**Texto original**
Explica-me tua participação efetiva no movimento e as afinidades
eletivas.
NS
Começarei por dizer que “surrealismo em Portugal” é uma espécie
de
ave rara
que
diversos caçadores tentam abater, uns por umas razões e outros
por outras. Se ser surrealista é sentir o primado da imaginação
e da transfiguração que a liberdade livre proporciona, do
sentido que o humor negro, o amor e a lealdade aos poderes do
espírito nos concede, sou surrealista e tenho como meu albergue
a terra inteira. Ser surrealista em Portugal é, entretanto, um
negócio arriscado,
no mínimo, constantemente sujeito a deturpações, difamações,
fingimentos e desprezos subreptícios. Nesta nação nunca houve
uma verdadeira democracia – o que há agora é uma partidocracia
num país belíssimo, paisagem que o povo vai ornamentando (e com
freqüência o melhor surrealismo sai do povo espontaneamente,
feito com arte ingênua e perfurante inocência), mas dominado por
gente que se apóia nos meios de comunicação, no caciquismo e nos
maus hábitos seculares. Nestas circunstâncias, o espaço de
manobra do surrealismo é pequeno. É
impensável,
por exemplo, que a entrevista que você me está a fazer me fosse
feita por qualquer órgão de referência nacional. A imprensa
portuguesa vive dominada por uma espécie de paranóia guerreira
que existe entre os diversos quadrantes políticos, sendo
porta-voz das
trocas e
baldrocas
em que
estes vivem mergulhados. Também se alimenta intensamente da saga
futebolística e dos
talk-shows
televisivos, criando um espaço letal para a poesia e de entre
ela para a poética surrealista. Quando necessidades de maquiagem
cultural a isso aconselham recordam-se de novo, pela milésima
vez, os tempos já idos dos surrealistas Cesariny, Seixas e um ou
outro mais (António Maria Lisboa e o também já falecido Mário
Henrique Leiria, quando muito) faz-se uma excursão por esses
anos (cerca de 50 atrás…) e aproveita-se para dar a entender
que, afinal, o surrealismo, que foi giro nessa época, está
extinto,
kaputt,
passemos agora a coisas sérias e importantes – as literatices
que rendem.

**Dados**
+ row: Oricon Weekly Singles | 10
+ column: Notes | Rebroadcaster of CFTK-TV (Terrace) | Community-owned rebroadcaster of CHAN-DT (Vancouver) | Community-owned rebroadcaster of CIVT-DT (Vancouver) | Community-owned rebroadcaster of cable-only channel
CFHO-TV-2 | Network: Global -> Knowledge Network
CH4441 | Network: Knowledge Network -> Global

**Exercícios propostos**
1. Reescreva de forma mais breve o parágrafo do texto original que começa com «Começarei por dizer que», conservando os fatos principais.
2. Prossiga o texto original sobre o surrealismo em Portugal a partir do ponto em que ele termina.
Os dados não são necessários para fazer nenhuma das tarefas.

**Respostas**
1. O "surrealismo em Portugal" é uma ave rara que vários caçadores tentam abater, cada um por suas razões. Se ser surrealista é sentir o primado da imaginação, da liberdade, do humor negro, do amor e da lealdade aos poderes do espírito, quem responde é surrealista e tem a terra inteira por albergue. Em Portugal, porém, ser surrealista é arriscado e está sujeito a deturpações, difamações e desprezos. O país nunca teve uma verdadeira democracia, apenas uma partidocracia dominada por quem se apoia nos meios de comunicação, no caciquismo e em maus hábitos seculares. Ainda assim, o melhor surrealismo sai muitas vezes espontaneamente do povo. Nessas condições, o espaço do surrealismo é pequeno, e nenhum órgão de referência nacional faria esta entrevista. A imprensa vive de uma paranoia guerreira entre os quadrantes políticos, do futebol e dos talk-shows, e isso é letal para a poesia. Quando convém, recorda-se o surrealismo de Cesariny, Seixas e poucos mais, de cerca de 50 anos atrás. Com isso, sugere-se que o surrealismo está extinto e passa-se às "literatices que rendem".

2.
Por isso o
que há, falando em grupos, é
grupos de
um
– como o
Cesariny me dizia há anos, com ironia – ou de dois ou três no
máximo, reunidos quase por acaso, ajudados por
companheiros de jornada.
De vez em quando se tem a possibilidade de fazer uma exposição,
publicar um livro… A minha participação no… movimento (?)
caracterizou-se por um lado pela feitura de poemas e pela
efetivação de mostras, os primeiros publicados em jornais e
revistas que respeitavam a sua qualidade sem repararem muito na
sua condição surreal e as segundas levadas a cabo pelas
entidades que, sendo um pouco de letras grossas, não viam bem a
epidemia
que lhes
levávamos… Quanto aos meus livros, faço questão de salientar que
foram dados a lume com dificuldade. E saíram porque subsidiados
pela autarquia da minha cidade – onde gozo/gozava de respeito
pela minha condição de democrata, que ajudou a fazer o “25 de
Abril”. Por outro lado, nos tempos mais chegados com o Ruy
Ventura e o João Garção, tenho levado a efeito palestras e
conferências
aproveitando as abertas que se podem
e sempre
escorado no prestígio pessoal como poeta e militante democrata.
Escrevendo nos jornais que me dão eventual guarida, indo à rádio
de tempos a tempos, metendo aqui e ali a palpitação surrealista…
Nunca tive, todavia, qualquer dificuldade em mostrar-me em
Espanha e em colaborar com entidades culturais espanholas, em
razão da maior abertura que existe do outro lado da fronteira.
FM
Fala-me um pouco mais destes outros nomes referidos por ti e
ligados ao Surrealismo em Portugal. Muitos desses autores vêm
tendo suas obras reeditadas, o que permite uma reaproximação.
Quais nomes, no entanto, foram deixados para trás e que
consideras importante recobrar?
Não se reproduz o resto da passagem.